----- Texto base -----
No entanto, apesar de todo o mal
resultante de suas ações contribuíram para o deslocamento dos limites do
Tratado de Tordesilhas e o alargamento das fronteiras portuguesas, conquistando
territórios no coração do continente.
Podemos dizer que os principais
prejudicados com os conflitos e principalmente com a expulsão final dos
jesuítas foram os índios.
Mesmo se considerarmos a validade das
intenções dos jesuítas na evangelização dos povos indígenas ela contribuiu para
a destruição das sociedades autóctones.
Podemos perceber os religiosos como
agentes da colonização, pois “civilizavam” os índios, assimilando-os à cultura
européia e deixando-os vulneráveis a atuação do colonizador.
----- Registros fornecidos -----
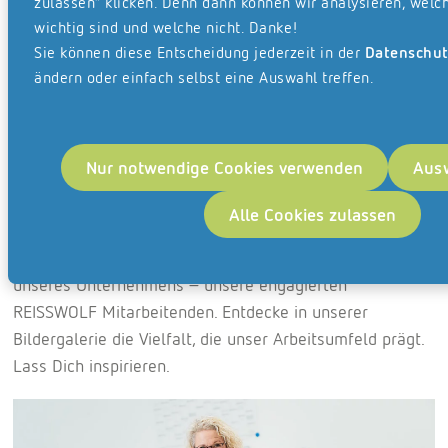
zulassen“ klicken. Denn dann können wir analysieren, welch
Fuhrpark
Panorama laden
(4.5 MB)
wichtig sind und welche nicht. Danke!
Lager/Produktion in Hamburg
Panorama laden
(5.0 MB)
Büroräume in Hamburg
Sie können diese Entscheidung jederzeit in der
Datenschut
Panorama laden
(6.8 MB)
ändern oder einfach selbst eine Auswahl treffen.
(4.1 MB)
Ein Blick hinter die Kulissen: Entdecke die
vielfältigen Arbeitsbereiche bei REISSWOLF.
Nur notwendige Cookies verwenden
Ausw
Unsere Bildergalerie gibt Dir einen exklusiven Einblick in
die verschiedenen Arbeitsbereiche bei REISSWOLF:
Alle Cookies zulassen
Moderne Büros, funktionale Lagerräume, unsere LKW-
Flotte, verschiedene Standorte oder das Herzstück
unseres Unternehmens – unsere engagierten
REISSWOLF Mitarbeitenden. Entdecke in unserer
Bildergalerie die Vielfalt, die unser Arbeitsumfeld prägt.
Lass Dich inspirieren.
-----
----- Registros fornecidos -----
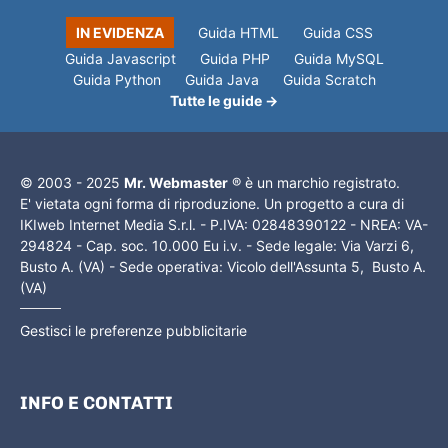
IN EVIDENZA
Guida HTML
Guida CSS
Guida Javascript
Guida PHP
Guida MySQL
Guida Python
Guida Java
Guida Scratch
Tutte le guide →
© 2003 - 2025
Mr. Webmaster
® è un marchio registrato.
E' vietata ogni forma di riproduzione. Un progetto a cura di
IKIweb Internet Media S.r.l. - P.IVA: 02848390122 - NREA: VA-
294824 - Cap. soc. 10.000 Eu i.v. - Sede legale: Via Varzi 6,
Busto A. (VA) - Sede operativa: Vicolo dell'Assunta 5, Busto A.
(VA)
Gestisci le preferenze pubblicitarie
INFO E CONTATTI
-----
**Exercícios propostos:**
a. Repita sem alterações o trecho do texto sobre os jesuítas de "Podemos perceber os" até "atuação do colonizador.".
b. Por favor, reescreva somente as linhas dos registros da linha com "IN EVIDENZA" até a linha com "INFO E CONTATTI", ambas incluídas, trocando "Guida" por "Manuale" e deixando todo o resto igual.

**Respostas:**
a.
Podemos perceber os religiosos como
agentes da colonização, pois “civilizavam” os índios, assimilando-os à cultura
européia e deixando-os vulneráveis a atuação do colonizador.

b.
IN EVIDENZA
Manuale HTML
Manuale CSS
Manuale Javascript
Manuale PHP
Manuale MySQL
Manuale Python
Manuale Java
Manuale Scratch
Tutte le guide →
© 2003 - 2025
Mr. Webmaster
® è un marchio registrato.
E' vietata ogni forma di riproduzione. Un progetto a cura di
IKIweb Internet Media S.r.l. - P.IVA: 02848390122 - NREA: VA-
294824 - Cap. soc. 10.000 Eu i.v. - Sede legale: Via Varzi 6,
Busto A. (VA) - Sede operativa: Vicolo dell'Assunta 5, Busto A.
(VA)
Gestisci le preferenze pubblicitarie
INFO E CONTATTI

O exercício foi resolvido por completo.